## Provided passage
##########
The collector goes to the source and fetches on a schedule.

[Your app]  <-- scrape every 15s --  [Alloy / Prometheus]
 exposes /metrics
  • The app exposes a /metrics endpoint; the collector scrapes it periodically.
  • The collector controls the timing.
  • Pros: a failed scrape is an obvious "service is down" signal; the collector controls the rate so it can't be flooded; new targets are just config.
  • Cons: the app must expose a reachable endpoint; awkward behind NAT/firewalls, or for short-lived jobs (lambdas, batch).
  • Used by: Prometheus metrics, Alloy scraping.

Push-based

The source sends to the collector.

[Your app]  ---- push on event/interval ---->  [Alloy / backend]
  • The app actively pushes telemetry; the collector just listens.
  • The app controls the timing.
  • Pros: works anywhere — behind NAT, serverless, short-lived jobs; lower latency (sent on event); no endpoint to expose.
  • Cons: silent failure is harder to detect (the app stops pushing but looks fine); the app controls the rate, so it can overwhelm the collector.
  • Used by: OTel traces, Loki logs, OTLP.

Which part of the stack uses which

OTel -> Alloy            push   app sends OTLP traces/logs to Alloy
Alloy -> Tempo           push   Alloy forwards traces
Alloy -> Loki            push   Alloy forwards logs
Alloy scrapes metrics    pull   Alloy scrapes /metrics endpoints
Grafana -> Tempo/Loki    pull   Grafana queries backends on demand

The rule of thumb: push for traces and logs (event-driven, bursty, often behind NAT), pull for metrics (steady-state, and a failed scrape is itself a useful signal).

Wiring a Go backend

Two pieces: instrument the app, and configure Alloy to receive it.

App side — the OTel SDK exports over OTLP to Alloy's receiver on localhost:

exporter, _ := otlptracegrpc.New(ctx,
    otlptracegrpc.WithEndpoint("localhost:4317"),
    otlptracegrpc.WithInsecure(),
)
tp := sdktrace.NewTracerProvider(
    sdktrace.WithBatcher(exporter),
    sdktrace.WithResource(resource.NewWithAttributes(
        semconv.SchemaURL,
        semconv.ServiceName("checkout-api"),
    )),
)
otel.SetTracerProvider(tp)

Wrap your HTTP handlers and DB calls with the OTel middleware (otelhttp, otelsql) and you get spans automatically.
##########
## Work instruction 1
Copy the part of the telemetry notes starting at "The collector goes" and ending at "to the collector.", swapping "collector" for "agent".
## Work instruction 2
Do these statements agree with the telemetry notes? Answer yes or no for each, and quote the words that decide it.
(a) In the push-based setup, the app decides when data is sent.
(b) Grafana pushes data to Tempo and Loki.
(c) The Go exporter sends traces to localhost on port 4317.
The listing that comes next is separate from the telemetry notes.
##########
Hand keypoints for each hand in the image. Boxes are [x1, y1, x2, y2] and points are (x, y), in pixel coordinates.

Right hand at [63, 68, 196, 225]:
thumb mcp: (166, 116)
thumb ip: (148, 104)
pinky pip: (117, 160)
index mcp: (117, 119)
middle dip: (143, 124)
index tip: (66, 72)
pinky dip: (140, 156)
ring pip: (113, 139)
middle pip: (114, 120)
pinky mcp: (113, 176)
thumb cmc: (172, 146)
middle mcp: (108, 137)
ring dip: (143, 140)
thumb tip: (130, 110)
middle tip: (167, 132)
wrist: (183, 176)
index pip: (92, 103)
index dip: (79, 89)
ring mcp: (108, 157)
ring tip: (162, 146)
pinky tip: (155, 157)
##########
## Task answer 1
The agent goes to the source and fetches on a schedule.

[Your app]  <-- scrape every 15s --  [Alloy / Prometheus]
 exposes /metrics
  • The app exposes a /metrics endpoint; the agent scrapes it periodically.
  • The agent controls the timing.
  • Pros: a failed scrape is an obvious "service is down" signal; the agent controls the rate so it can't be flooded; new targets are just config.
  • Cons: the app must expose a reachable endpoint; awkward behind NAT/firewalls, or for short-lived jobs (lambdas, batch).
  • Used by: Prometheus metrics, Alloy scraping.

Push-based

The source sends to the agent.

## Task answer 2
(a) Yes: "The app controls the timing."
(b) No: "Grafana -> Tempo/Loki    pull   Grafana queries backends on demand"
(c) Yes: "otlptracegrpc.WithEndpoint("localhost:4317"),"